Freeman as we all know was a pioneer in the scientific detective short story and also the inverted detective story. He also wrote several inverted detective novels but only one of them stands out in my mind as something rather remarkable. The Shadow of the Wolf (1928) is one of his more complex mystery novels loaded with the kind of arcane scientific talk (like a long dissertation on the formation of barnacles on a ship) that aid Dr. John Thorndyke in tracking down his elusive murderous prey. And yet despite what might have been yet another droning, boring book I found it utterly fascinating. There's a paradox worthy of Father Brown.
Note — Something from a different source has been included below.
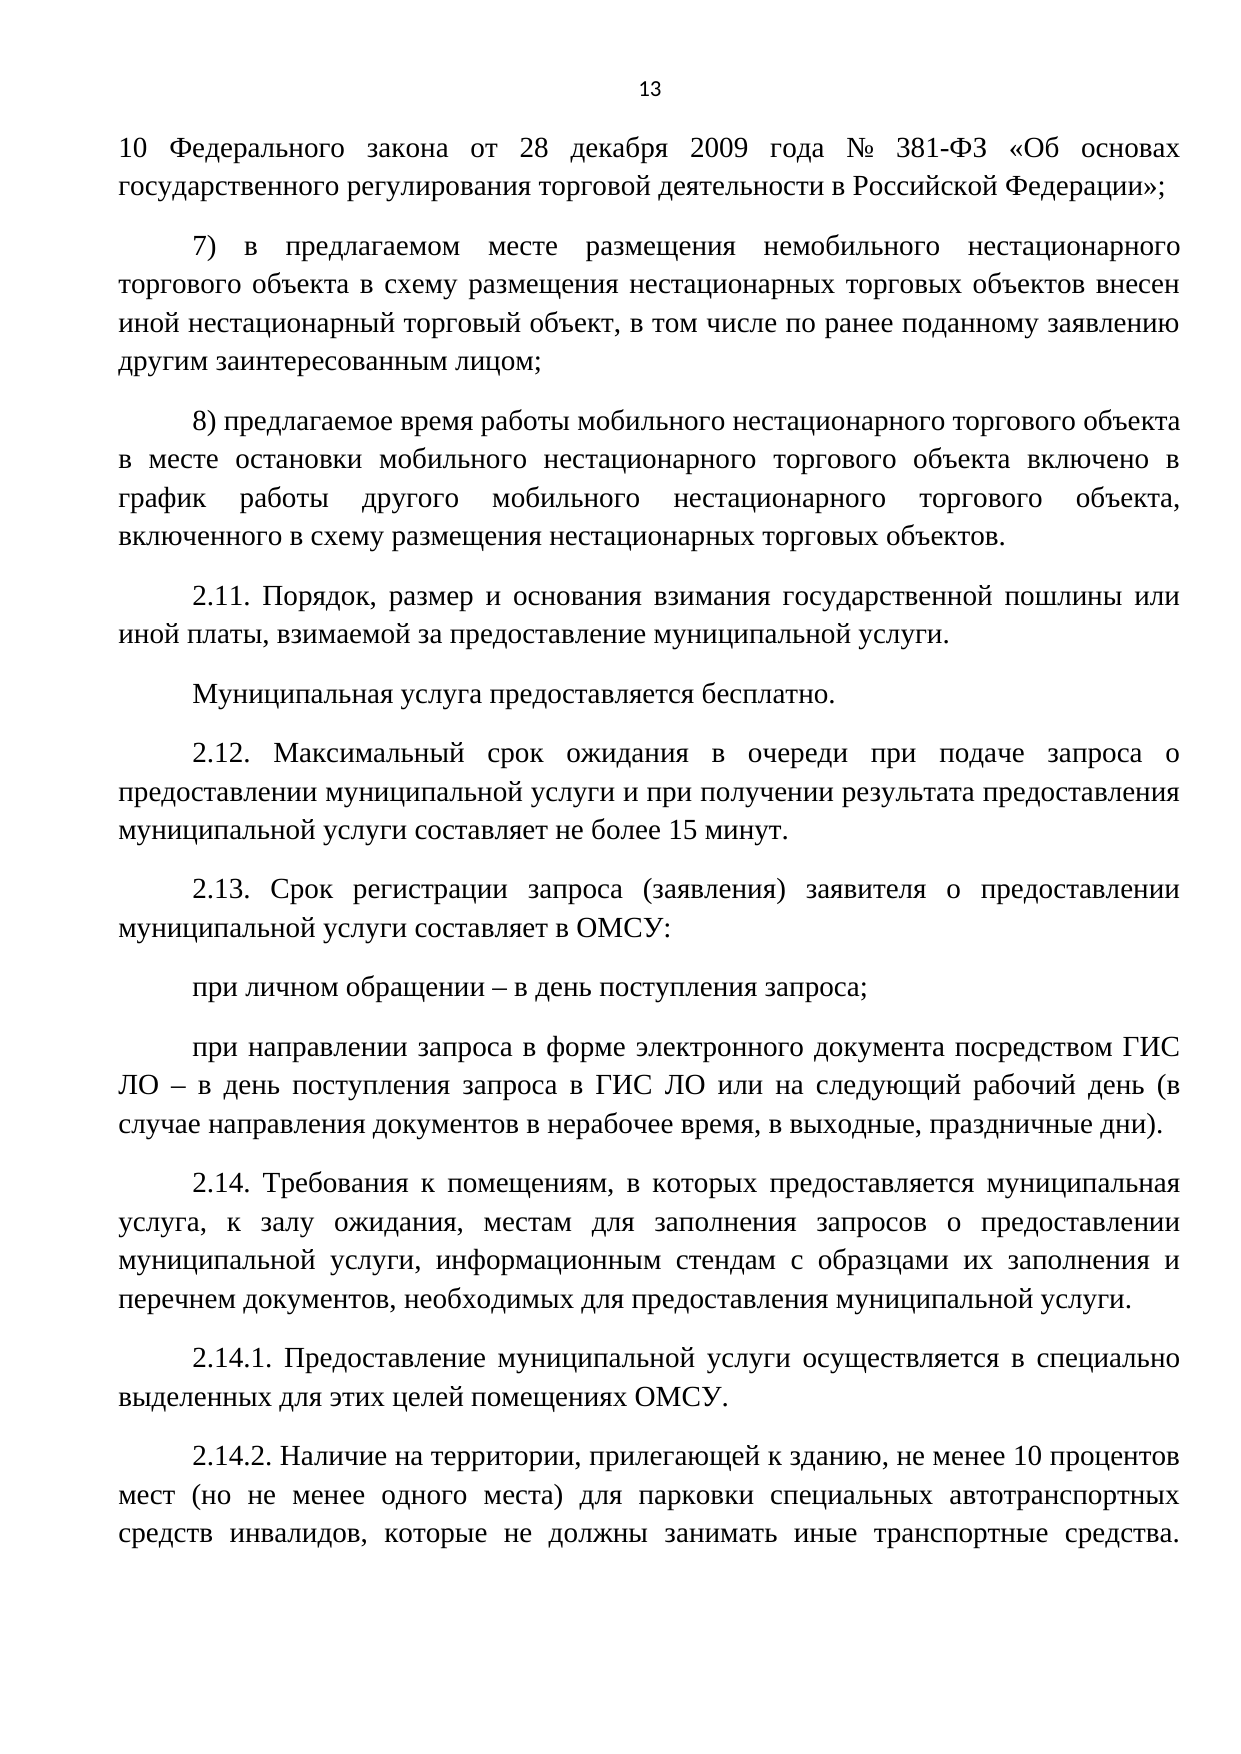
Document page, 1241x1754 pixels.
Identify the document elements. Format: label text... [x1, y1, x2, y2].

It's one of the few Thorndyke novels that I found truly suspenseful. Another of Freeman's inverted detective novels we therefore know the identity of the murderer in The Shadow of the Wolf from the outset. Thorndyke's methods, however, are so odd and unusual in this novel, a nautical mystery about ships and the sea, that I was transfixed. I tend to write a lot about the "Things I Learned" in books of this type and there is a lot to fill the head of the insatiably curious reader in The Shadow of the Wolf.

I rarely go back to Freeman's books because they belong to an old-fashioned type of detective story that no longer excites me. His obsession with all things related to Egyptology gets tiresome; his characters don't ring true as human beings to me; and his often stodgy prose hasn't aged well. But I will always recommend The Shadow of the Wolf for its faster than normal pace (for Freeman, that is), its unusual subject matter, and a story that unravels with true suspense and a couple of thrilling surprises.